Tuğba Özge Onur | Image Reconstruction | Best Researcher Award

Assoc. Prof. Dr. Tuğba Özge Onur | Image Reconstruction | Best Researcher Award

Associate Professor | Zonguldak Bülent Ecevit University | Turkey

Assoc. Prof. Dr. Tuğba Özge Onur is a distinguished researcher specializing in signal processing, image reconstruction, and optimization. She earned her Ph.D. in electrical and electronics engineering from a leading university, where she developed a strong foundation in computational imaging and algorithm design. Her professional experience includes leading research projects, coordinating international collaborations, and mentoring students in both academic and applied research settings. Her research interests span computer vision, optimization techniques, and advanced signal processing methods, with a focus on developing innovative solutions for real-world challenges. She possesses a diverse set of research skills, including algorithm development, data analysis, experimental design, and implementation of complex computational models. She is actively engaged in the scientific community through professional memberships and collaborative initiatives. Her work has been widely recognized and published in reputed journals and conferences, demonstrating both the depth and impact of her contributions. Her commitment to advancing knowledge, mentoring emerging researchers, and participating in collaborative projects underscores her influence in the field. 98 Citations, 23 Documents, 6 h-index.

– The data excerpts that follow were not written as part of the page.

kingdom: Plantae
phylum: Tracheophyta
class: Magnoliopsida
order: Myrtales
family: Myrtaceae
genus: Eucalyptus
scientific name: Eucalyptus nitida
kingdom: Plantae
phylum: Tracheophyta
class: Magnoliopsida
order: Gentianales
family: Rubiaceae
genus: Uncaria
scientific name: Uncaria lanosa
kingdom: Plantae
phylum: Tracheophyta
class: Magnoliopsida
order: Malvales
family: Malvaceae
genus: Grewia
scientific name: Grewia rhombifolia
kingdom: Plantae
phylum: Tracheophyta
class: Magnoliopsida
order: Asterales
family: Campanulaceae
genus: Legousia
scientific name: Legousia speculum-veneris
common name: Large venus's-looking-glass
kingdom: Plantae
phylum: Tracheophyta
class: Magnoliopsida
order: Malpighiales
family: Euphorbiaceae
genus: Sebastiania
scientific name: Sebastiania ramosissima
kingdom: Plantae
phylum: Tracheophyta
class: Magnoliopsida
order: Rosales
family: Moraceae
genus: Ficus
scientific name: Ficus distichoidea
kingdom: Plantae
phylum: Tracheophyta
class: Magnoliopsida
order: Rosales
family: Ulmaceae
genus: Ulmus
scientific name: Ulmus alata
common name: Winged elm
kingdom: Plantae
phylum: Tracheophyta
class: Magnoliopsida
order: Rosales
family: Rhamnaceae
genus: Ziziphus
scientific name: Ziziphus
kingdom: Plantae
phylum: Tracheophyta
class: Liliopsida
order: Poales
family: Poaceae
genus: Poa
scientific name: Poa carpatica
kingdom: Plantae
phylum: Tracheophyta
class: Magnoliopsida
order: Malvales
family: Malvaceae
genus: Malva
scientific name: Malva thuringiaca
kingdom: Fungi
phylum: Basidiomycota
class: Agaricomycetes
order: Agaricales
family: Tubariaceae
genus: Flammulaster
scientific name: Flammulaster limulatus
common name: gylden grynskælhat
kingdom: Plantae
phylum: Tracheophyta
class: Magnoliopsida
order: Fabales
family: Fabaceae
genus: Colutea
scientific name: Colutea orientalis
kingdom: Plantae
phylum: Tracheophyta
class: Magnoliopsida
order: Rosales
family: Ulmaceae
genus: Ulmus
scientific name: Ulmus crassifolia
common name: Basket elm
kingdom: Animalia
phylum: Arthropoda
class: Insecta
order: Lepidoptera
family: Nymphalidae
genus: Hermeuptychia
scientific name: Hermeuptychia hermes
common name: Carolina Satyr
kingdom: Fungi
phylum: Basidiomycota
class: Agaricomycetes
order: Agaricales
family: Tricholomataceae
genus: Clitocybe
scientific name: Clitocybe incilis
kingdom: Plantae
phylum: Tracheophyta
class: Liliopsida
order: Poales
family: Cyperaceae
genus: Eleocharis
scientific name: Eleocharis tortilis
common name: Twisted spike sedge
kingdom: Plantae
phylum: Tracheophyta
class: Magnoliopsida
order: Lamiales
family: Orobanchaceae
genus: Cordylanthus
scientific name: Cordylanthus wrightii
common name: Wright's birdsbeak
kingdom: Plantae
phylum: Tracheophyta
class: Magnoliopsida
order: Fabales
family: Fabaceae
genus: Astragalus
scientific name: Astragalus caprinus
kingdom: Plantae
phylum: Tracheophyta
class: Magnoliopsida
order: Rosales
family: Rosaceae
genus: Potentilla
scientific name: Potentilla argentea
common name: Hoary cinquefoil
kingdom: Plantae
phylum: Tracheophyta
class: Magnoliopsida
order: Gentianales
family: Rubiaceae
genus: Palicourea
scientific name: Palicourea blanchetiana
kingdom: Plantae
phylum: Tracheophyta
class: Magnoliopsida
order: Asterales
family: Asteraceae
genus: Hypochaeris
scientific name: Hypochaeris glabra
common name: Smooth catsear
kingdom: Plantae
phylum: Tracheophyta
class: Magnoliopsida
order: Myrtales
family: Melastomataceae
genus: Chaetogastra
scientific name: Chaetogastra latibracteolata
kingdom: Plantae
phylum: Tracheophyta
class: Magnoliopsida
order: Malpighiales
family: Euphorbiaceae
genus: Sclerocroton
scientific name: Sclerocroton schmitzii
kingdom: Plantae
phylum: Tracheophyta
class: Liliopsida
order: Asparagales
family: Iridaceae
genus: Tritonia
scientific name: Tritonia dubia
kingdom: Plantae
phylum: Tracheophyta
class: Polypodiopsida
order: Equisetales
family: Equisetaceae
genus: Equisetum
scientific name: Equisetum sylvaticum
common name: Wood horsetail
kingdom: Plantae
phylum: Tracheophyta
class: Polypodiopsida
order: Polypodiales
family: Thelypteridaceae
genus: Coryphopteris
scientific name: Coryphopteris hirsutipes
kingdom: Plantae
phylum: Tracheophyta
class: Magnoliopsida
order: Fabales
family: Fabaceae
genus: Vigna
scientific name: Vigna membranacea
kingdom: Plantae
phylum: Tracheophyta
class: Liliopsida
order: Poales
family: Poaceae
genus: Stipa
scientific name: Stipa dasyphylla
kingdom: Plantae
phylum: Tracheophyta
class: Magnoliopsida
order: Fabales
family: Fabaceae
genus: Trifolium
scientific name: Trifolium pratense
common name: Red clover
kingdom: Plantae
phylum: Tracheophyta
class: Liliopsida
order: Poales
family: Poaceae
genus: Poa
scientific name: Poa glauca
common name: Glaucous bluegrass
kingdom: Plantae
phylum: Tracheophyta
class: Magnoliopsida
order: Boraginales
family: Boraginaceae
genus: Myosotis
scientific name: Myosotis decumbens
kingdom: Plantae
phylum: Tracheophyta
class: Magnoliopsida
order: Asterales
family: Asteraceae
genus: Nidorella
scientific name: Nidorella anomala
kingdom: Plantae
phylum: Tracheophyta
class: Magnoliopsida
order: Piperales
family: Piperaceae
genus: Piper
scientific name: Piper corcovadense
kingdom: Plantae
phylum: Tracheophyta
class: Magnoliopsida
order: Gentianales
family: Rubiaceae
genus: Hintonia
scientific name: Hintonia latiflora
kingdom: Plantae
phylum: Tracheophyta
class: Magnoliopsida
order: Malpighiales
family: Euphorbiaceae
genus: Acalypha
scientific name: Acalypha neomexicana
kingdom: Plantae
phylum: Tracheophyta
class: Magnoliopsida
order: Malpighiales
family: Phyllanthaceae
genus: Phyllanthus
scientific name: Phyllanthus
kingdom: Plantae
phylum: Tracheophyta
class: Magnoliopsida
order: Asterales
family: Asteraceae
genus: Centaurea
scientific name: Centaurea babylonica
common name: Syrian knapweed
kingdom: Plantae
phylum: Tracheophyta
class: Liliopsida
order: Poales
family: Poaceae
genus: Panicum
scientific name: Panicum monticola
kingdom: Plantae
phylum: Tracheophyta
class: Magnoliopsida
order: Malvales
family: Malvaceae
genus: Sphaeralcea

Profiles: Google Scholar | Scopus | ORCID | ResearchGate

Featured Publications

  1. Onur, T. Ö. (2022). Improved image denoising using wavelet edge detection based on Otsu’s thresholding. Acta Polytechnica Hungarica, 19(2), 79–92.

  2. Onur, Y. A., İmrak, C. E., & Onur, T. Ö. (2017). Investigation on bending over sheave fatigue life determination of rotation resistant steel wire rope. Experimental Techniques, 41(5), 475–482.

  3. Narin, D., & Onur, T. Ö. (2022). The effect of hyperparameters on the classification of lung cancer images using deep learning methods. Erzincan University Journal of Science and Technology, 15(1), 258–268.

  4. Kaya, G. U., & Onur, T. Ö. (2022). Genetic algorithm based image reconstruction applying the digital holography process with the Discrete Orthonormal Stockwell Transform technique for diagnosis of COVID-19. Computers in Biology and Medicine, 148, 105934.

  5. Onur, T. (2021). An application of filtered back projection method for computed tomography images. International Review of Applied Sciences and Engineering, 12(2), 194–200.